What to do — Rewrite the rows below, replacing "chart" with "graph" and leaving everything else as it is. Omit the pictures from your answer.

Dataset entries —

☆ ☆ ☆ ☆ ☆

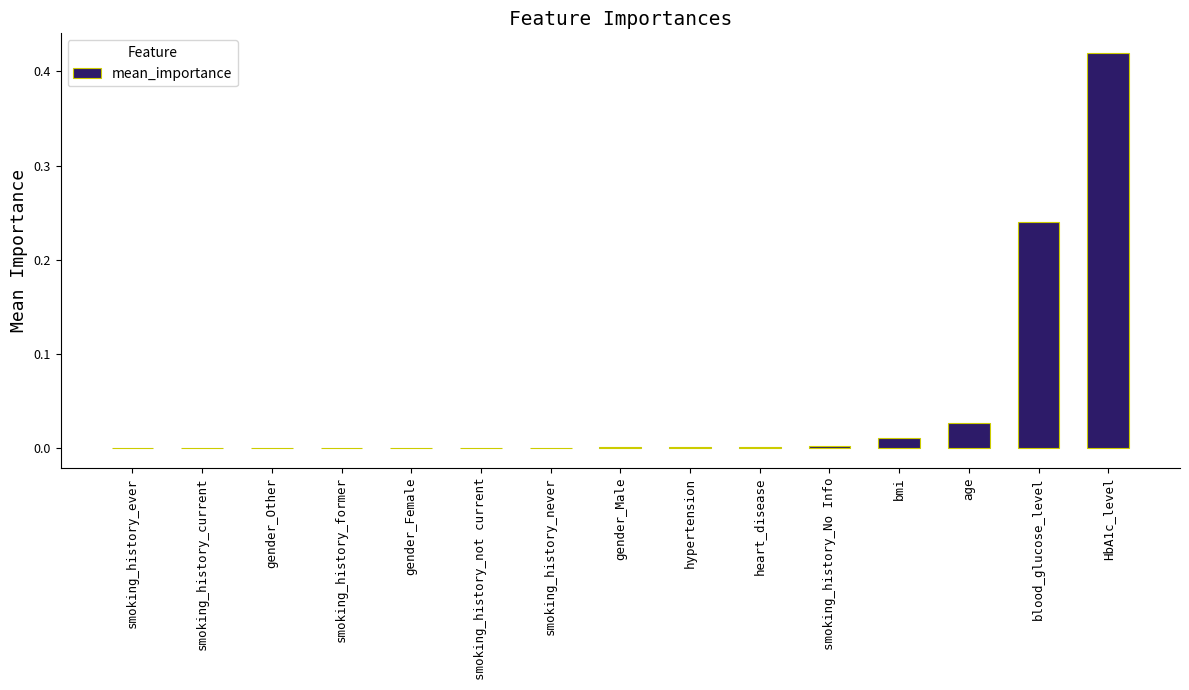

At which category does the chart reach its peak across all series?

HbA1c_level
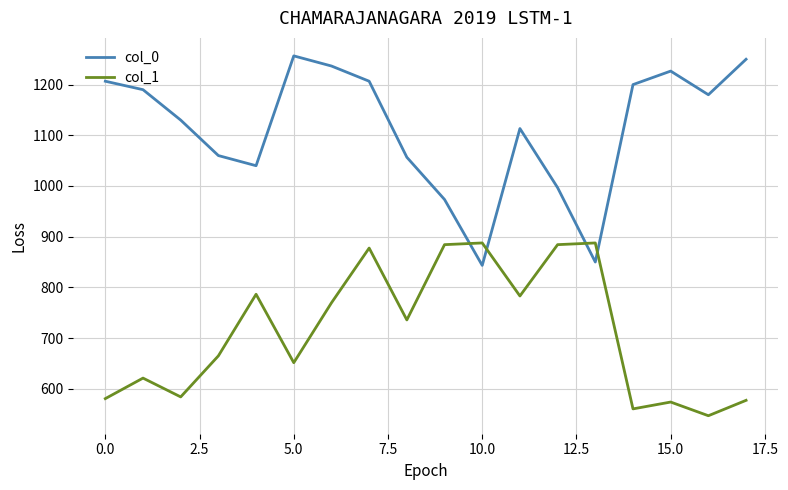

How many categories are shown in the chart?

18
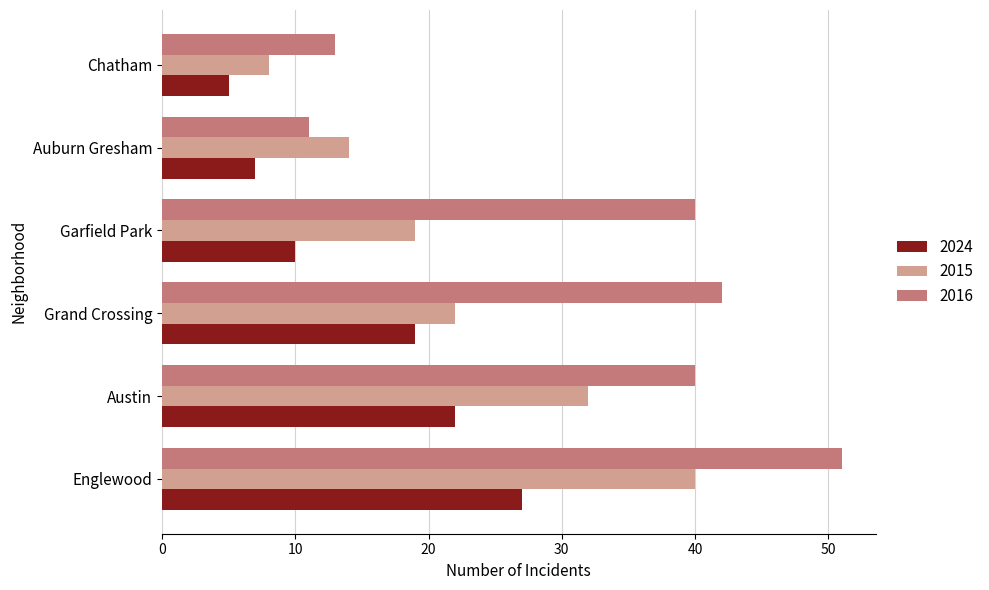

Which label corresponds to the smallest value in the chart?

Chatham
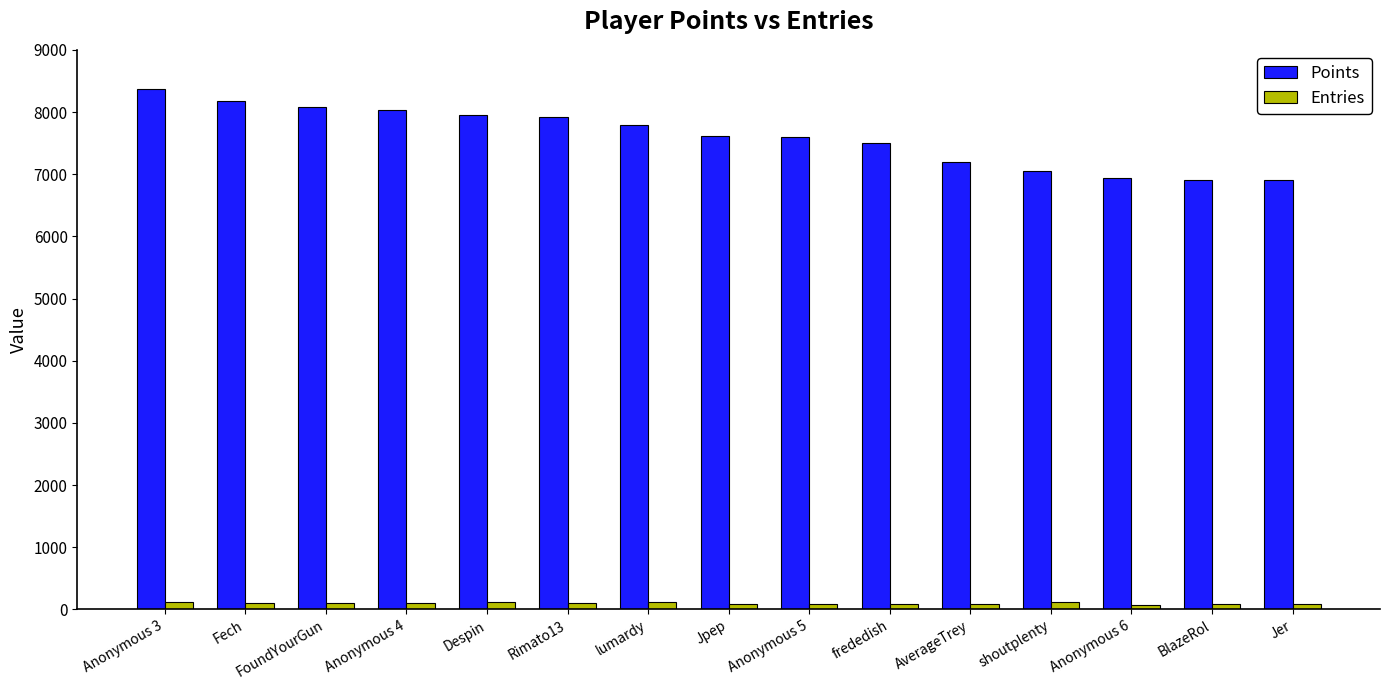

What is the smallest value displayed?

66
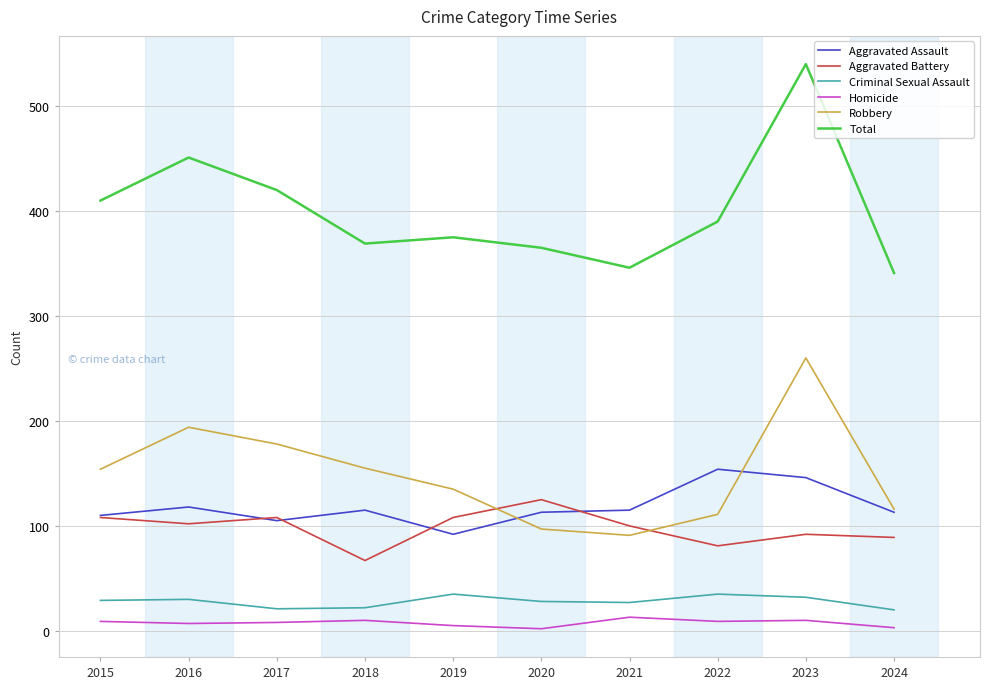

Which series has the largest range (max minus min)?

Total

☆ ☆ ☆ ☆ ☆

Output below —
At which category does the graph reach its peak across all series?

HbA1c_level

How many categories are shown in the graph?

18

Which label corresponds to the smallest value in the graph?

Chatham

What is the smallest value displayed?

66

Which series has the largest range (max minus min)?

Total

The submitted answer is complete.